I am reading A.J. Juliani’s book, Learning by Choice: 10 Ways Choice and Differentiation Create An Engaged Learning Experience for Every Student. (Juliani, A.J. (2015-04-01) (Kindle Locations 1708-1709). Press Learn. Kindle Edition. )
Juliani’s work is driven by this belief:
We need to let students choose as much of their learning path as possible.
In the first chapter, Juliani explores giving students choices in “what they are learning”. His personal experiences with 20% time mirror those that I shared in an earlier blog where teachers were implementing Genius Hour. One of his points, which really resonated with me, was that because students select areas of study that were not his (teacher) area of expertise, the teacher is forced to teach how to learn rather than teaching the answers.
Mihaly-Csikszentmihalyi suggests that intrinsic learning which would be encouraged through choice is likely to have the learner keep going in a lifelong learning mode. With concentration, clear goals, and feedback, there is the feeling that what you can do is more or less in balance with what needs to be done….. a flow experience. Without an extrinsic reward the experience itself is rewarding. (Mihaly Csikszentmihalyi: Motivating People to Learn | Edutopia) Increasing students’ opportunities with flow should be an instructional design goal.
George Couros writes connecting choice and flow when he describes the goal of moving classrooms from compliance and engagement to empowerment:
So if we want to get to this idea of “empowering” our students, we are not going to have to be the “sage on the stage” or the “guide at the side”, but “architects of meaningful learning opportunities”. Understanding our students, their interests, abilities, and strengths, will help us better design learning that gets them to, as Mihaly Csikszentmihalyi describes, a state of “flow“. (The Principal of Change- George Couros)
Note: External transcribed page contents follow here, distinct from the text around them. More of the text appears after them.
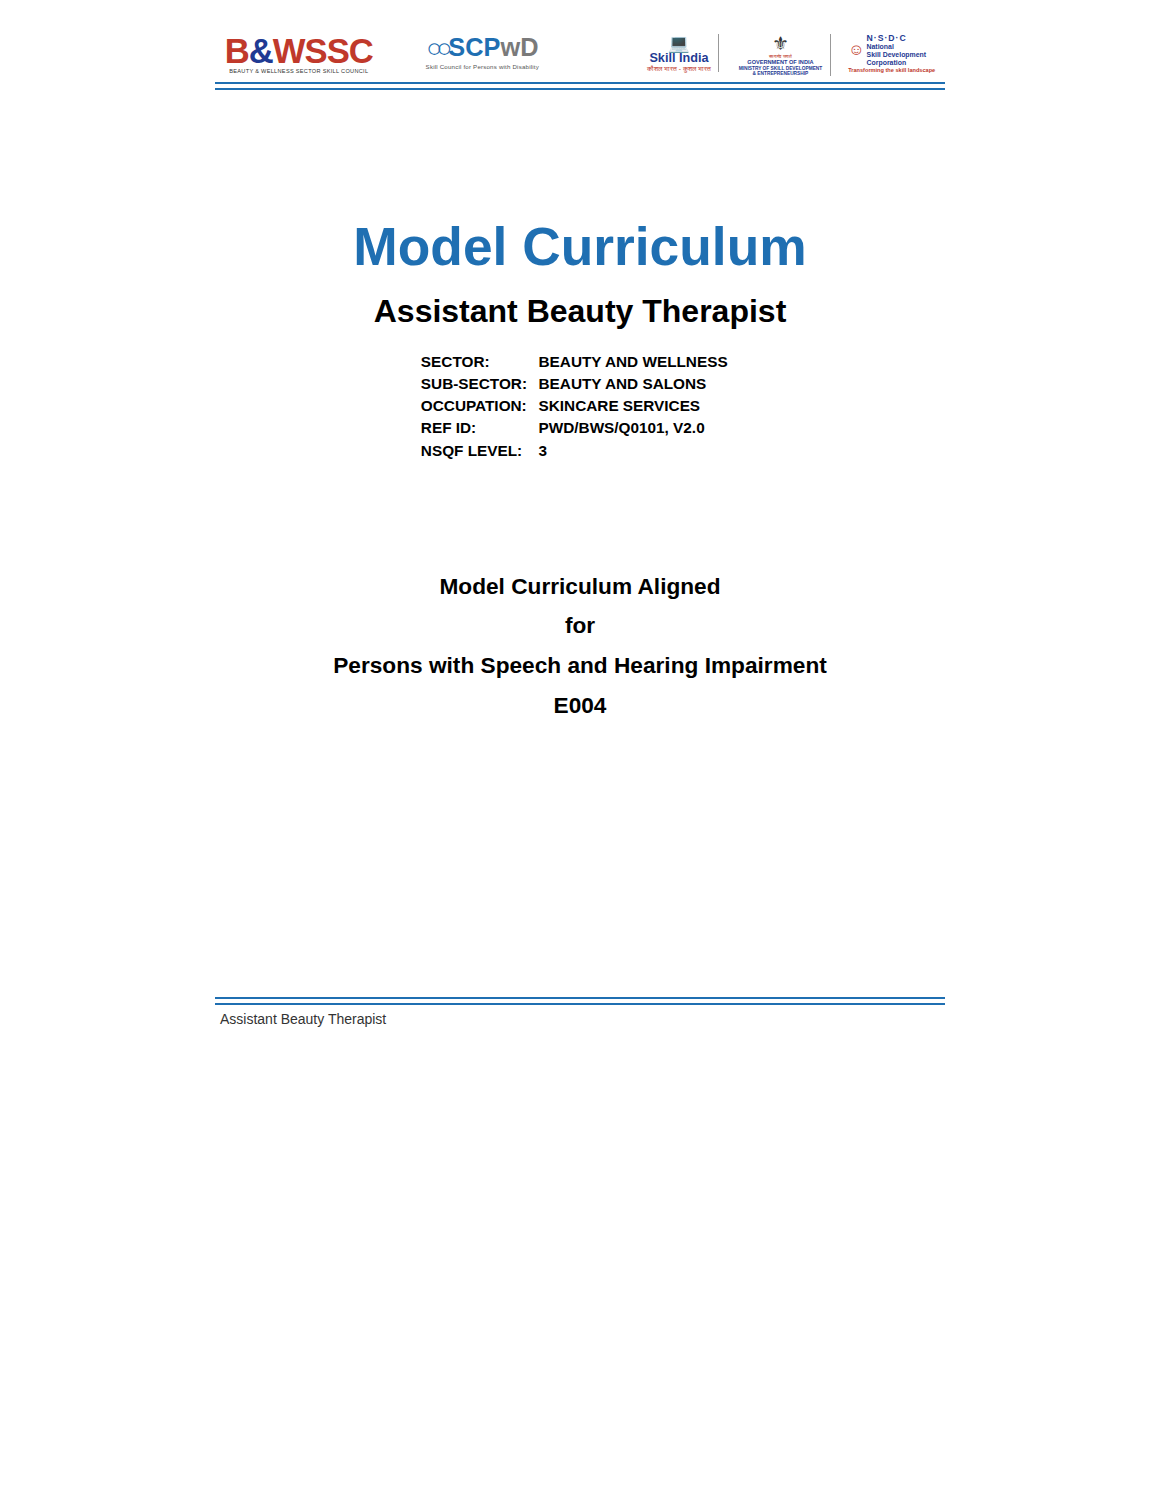B&WSSC
BEAUTY & WELLNESS SECTOR SKILL COUNCIL
○○SCPwD
Skill Council for Persons with Disability
💻
Skill India
कौशल भारत - कुशल भारत
⚜
सत्यमेव जयते
GOVERNMENT OF INDIA
MINISTRY OF SKILL DEVELOPMENT
& ENTREPRENEURSHIP
☺
N·S·D·C
National
Skill Development
Corporation
Transforming the skill landscape
Model Curriculum
Assistant Beauty Therapist
| SECTOR: | BEAUTY AND WELLNESS |
| SUB-SECTOR: | BEAUTY AND SALONS |
| OCCUPATION: | SKINCARE SERVICES |
| REF ID: | PWD/BWS/Q0101, V2.0 |
| NSQF LEVEL: | 3 |
Model Curriculum Aligned
for
Persons with Speech and Hearing Impairment
E004
Assistant Beauty Therapist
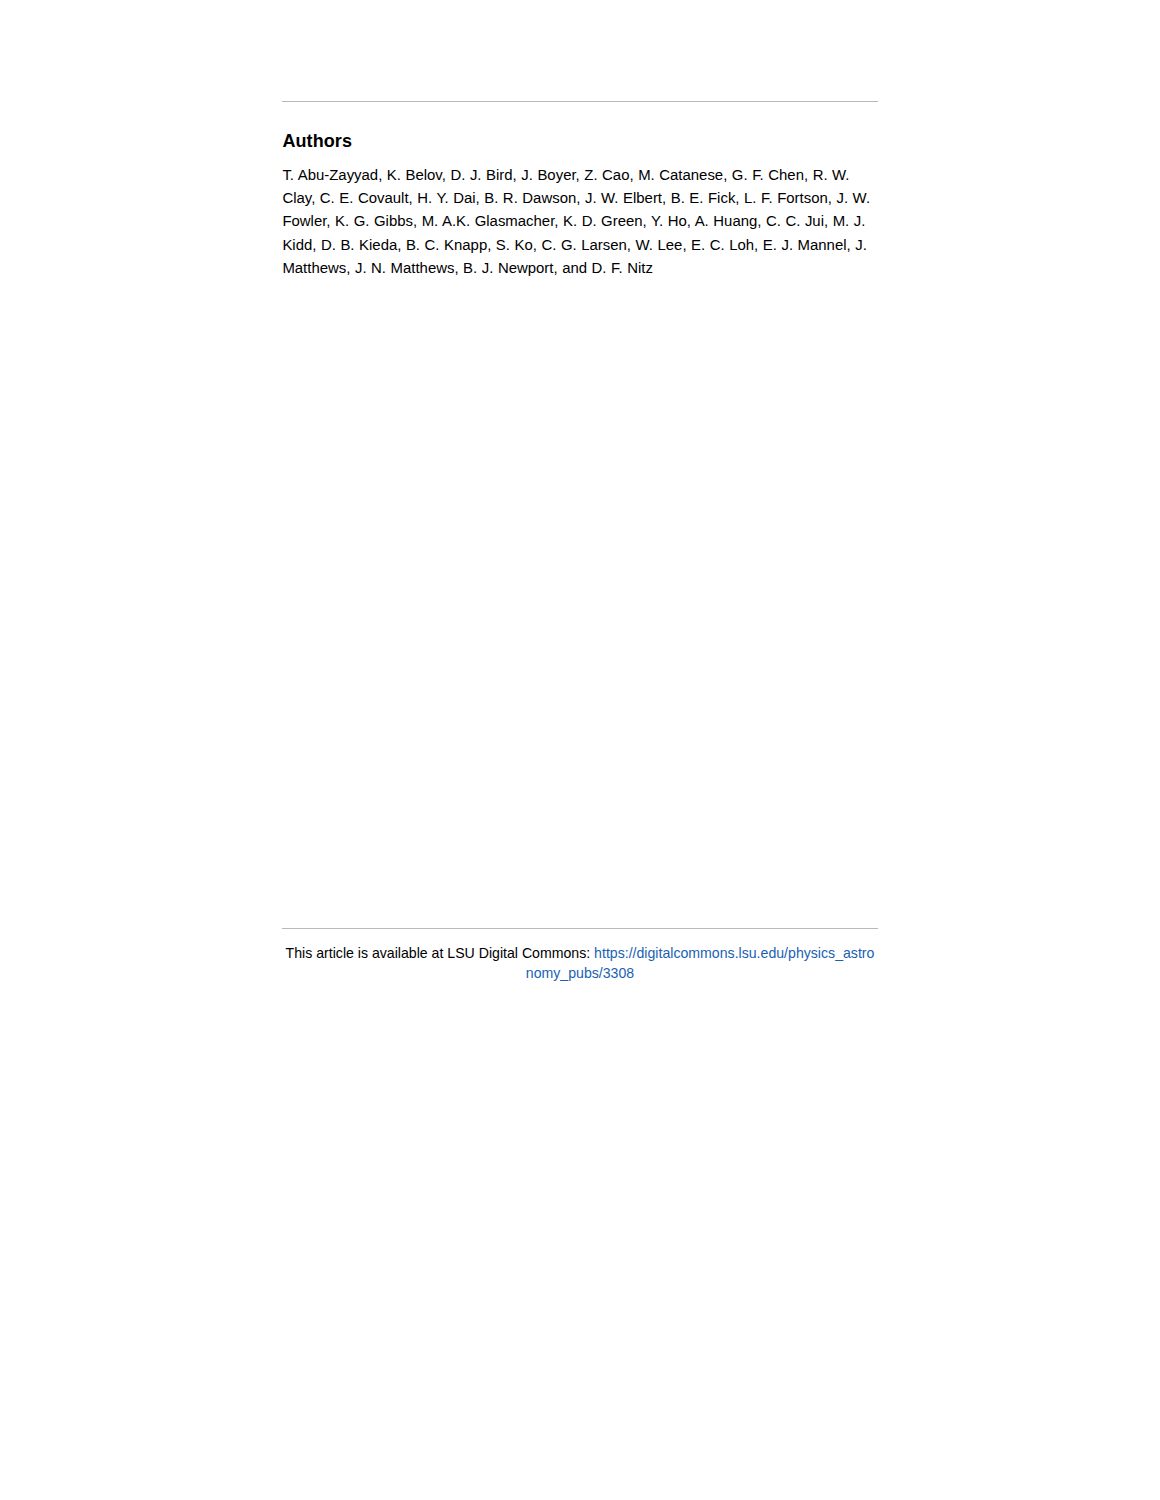Authors
T. Abu-Zayyad, K. Belov, D. J. Bird, J. Boyer, Z. Cao, M. Catanese, G. F. Chen, R. W. Clay, C. E. Covault, H. Y. Dai, B. R. Dawson, J. W. Elbert, B. E. Fick, L. F. Fortson, J. W. Fowler, K. G. Gibbs, M. A.K. Glasmacher, K. D. Green, Y. Ho, A. Huang, C. C. Jui, M. J. Kidd, D. B. Kieda, B. C. Knapp, S. Ko, C. G. Larsen, W. Lee, E. C. Loh, E. J. Mannel, J. Matthews, J. N. Matthews, B. J. Newport, and D. F. Nitz
This article is available at LSU Digital Commons: https://digitalcommons.lsu.edu/physics_astronomy_pubs/3308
Additional chapters in Learning By Choice explore choice:
in how we learn
in communication (and relationships)
in pace and order
in story and presentation
and what to do when students struggle with choice
When exploring engagement Juliani raises three questions which I would encourage instructional coaches and principals to consider:
What type of attitude does the student have towards the learning activity? What is the evidence?
What level of attention does the student have towards the learning activity? What is the evidence?
What level of commitment does the student have towards the learning activity? What is the evidence?
These are also great questions for PLC reflection among teachers who are teaching the same course content. It would be great to add observations in each other’s classrooms and input from students during a unit of study. The goal would be seeking ways to add choice to positively impact attitude, attention, and commitment thus increasing learning outcomes.
I believe these conversations should have increasing importance as educators focus more on learning than on teaching. As architects of “meaningful learning opportunities” we need to be assessing students engaged in the learning in order to judge our success. By building increased choice into our schools and classrooms we can encourage students to increase their role in the architecture of learning designs.